The Part I Keep Coming Back To
It would be easy to read Mythos as the moment AI stopped being a productivity story and became a security story. That reading is too small.
The deeper shift is that we now have a technology capable of reasoning about the safety of our shared digital world at a scale no human team could match. Pointed one way, it finds the cracks in every browser you open. Pointed the other, it could harden every piece of open-source code a billion people depend on.
The question is no longer whether such a capability will exist. It exists.
The question is whether we can organize ourselves (labs, governments, researchers, open-source maintainers, ordinary companies, all of us) quickly enough to keep the defensive use ahead of the offensive one.
Anthropic's answer, for now, is a cautious yes: don't ship the model, ship the mission. Spend $100 million letting defenders catch up.
Publish what you learn. Build the safeguards into the next public release, which is exactly what arrived a week later, when Claude Opus 4.7 launched with automatic safeguards designed to detect and block high-risk cybersecurity requests, framed as a step toward the eventual broader release of Mythos-class models.
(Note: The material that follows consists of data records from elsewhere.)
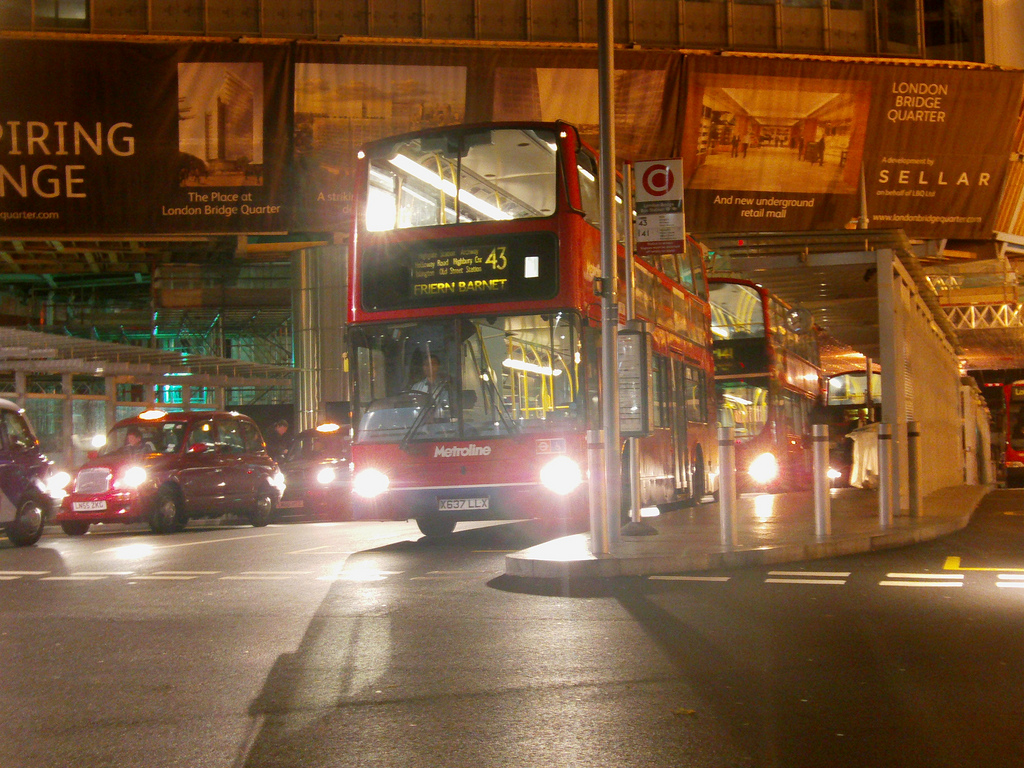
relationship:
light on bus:
[513, 430, 598, 523] [329, 115, 863, 638]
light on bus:
[108, 383, 191, 436] [68, 363, 321, 618]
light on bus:
[506, 247, 573, 297] [303, 96, 848, 591]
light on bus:
[731, 431, 788, 494] [687, 260, 841, 557]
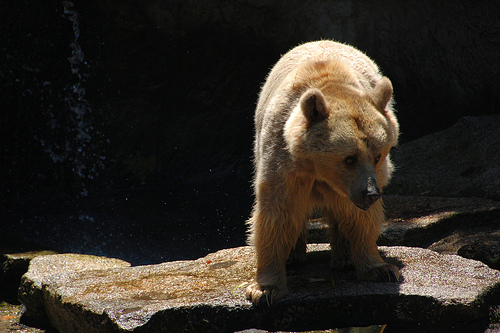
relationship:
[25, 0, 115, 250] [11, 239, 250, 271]
water drips into pool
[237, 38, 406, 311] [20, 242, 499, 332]
bear on rock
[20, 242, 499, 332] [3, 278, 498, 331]
rock on ground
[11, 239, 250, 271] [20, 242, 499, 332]
pool by rock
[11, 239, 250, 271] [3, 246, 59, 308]
pool by rock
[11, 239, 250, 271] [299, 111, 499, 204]
pool by rock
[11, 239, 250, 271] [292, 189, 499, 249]
pool by rock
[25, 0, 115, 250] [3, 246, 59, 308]
water on rock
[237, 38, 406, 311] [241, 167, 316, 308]
bear has leg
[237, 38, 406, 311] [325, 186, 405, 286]
bear has leg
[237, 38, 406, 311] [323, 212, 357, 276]
bear has leg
That is not the end of the story. It is barely the end of the first chapter.
But there is something quietly radical in the choice itself: A company with every commercial incentive to launch looked at what it had built, and decided the more interesting act of engineering was restraint.
If that instinct spreads (to other labs, to other decisions, to the governance frameworks we are about to spend the next decade writing), Mythos may be remembered less as the model that frightened us, and more as the moment the industry started to grow up.
The model they chose not to release might turn out to be the most important one they ever shipped.